Its important that we don't forget that, as you mentioned, the treatment lacks sufficient evidence for insurance to cover PRP injections. If something lacks sufficient evidence, then why is it used so often? I am fairly certain there have been very few studies that report any adverse effects of PRP, however we must not forget that we practice based on the best current evidence. If a doctor recommends a PRP injection for one of my patients, and my patient is okay with paying for it, then I'd say go ahead and get it. I just think that these injections are being used too often for the evidence that is currently out there.

Danielle Torp said...

Thank you for the comment, you have some very valid points.
I think it is difficult to compare intra-operative injections verse non-operative intra-tendinous injections, especially when considering delivery methods for non-operative injections. The use of clinical ultrasound guided injections have improved the accuracy of injection site, whereas the blind “peppering” method has its own set of challenges. Moreover, a PRP injection during surgery is followed by a significantly longer rest period than a non-operative injection, potentially allowing the PRP to be more effective. I agree, it is difficult to know if PRP was responsible for your athletes healing when they were not in a situation to need repair.

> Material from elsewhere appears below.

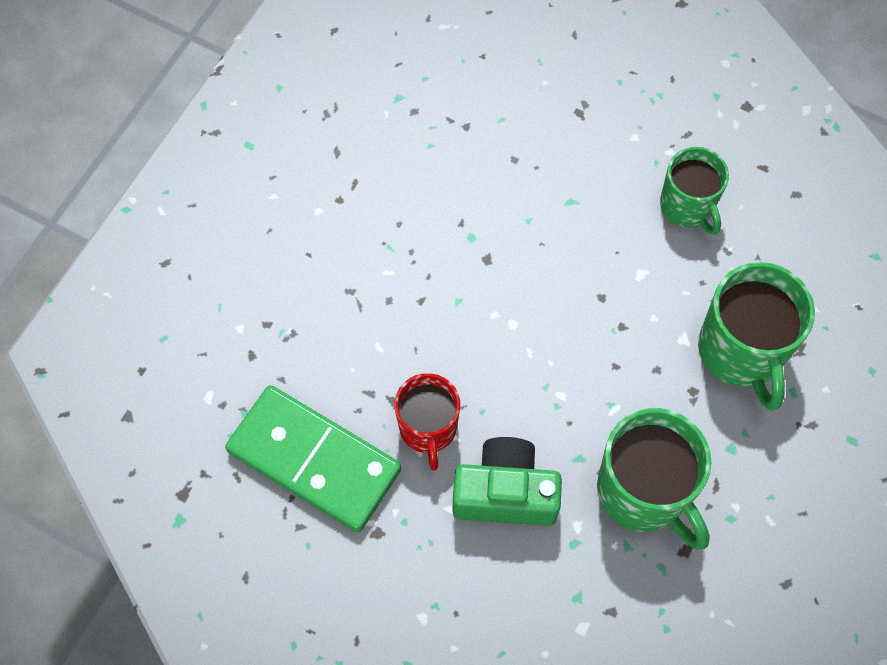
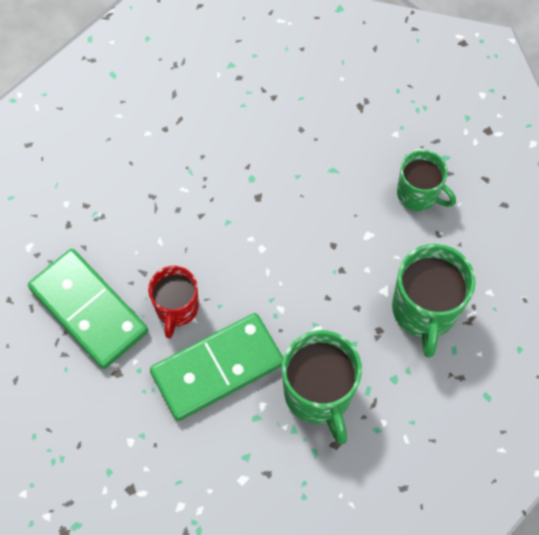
camera: 15 degrees right, 0 degrees up
(505, 493) = (217, 368): green camera -> green domino
(687, 206) = (418, 194): green mug -> green mug turned 45 degrees counterclockwise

In every situation the cost and rewards should be weighed, especially when the cost is going to be completely the athletes’ responsibility. I also believe the clinician and patient should keep in mind long term goals of the athlete. This study did not touch upon long-term outcomes, but as PRP injections become more common practice longitudinal studies need to be done to determine possible long-term consequences. As we are seeing in other joint injuries, the rise of osteoarthritis from surgery and poor early management is beginning to change the overall treatment process for clinicians. I would be curious if PRP injections have the potential to reduce risk of early onset OA in the shoulder (or any joint).
The popularity of PRP injections stemmed from promising basic science research; however as you mentioned, it does not have sufficient evidence to clearly determine the cost-reward of using PRP injections. Evidence can only come from information collected from use, so these injections need to be used in order to be studied. They have already passed a major step in being considered safe to use, now the clinicians and researchers must determine their clinical meaningfulness.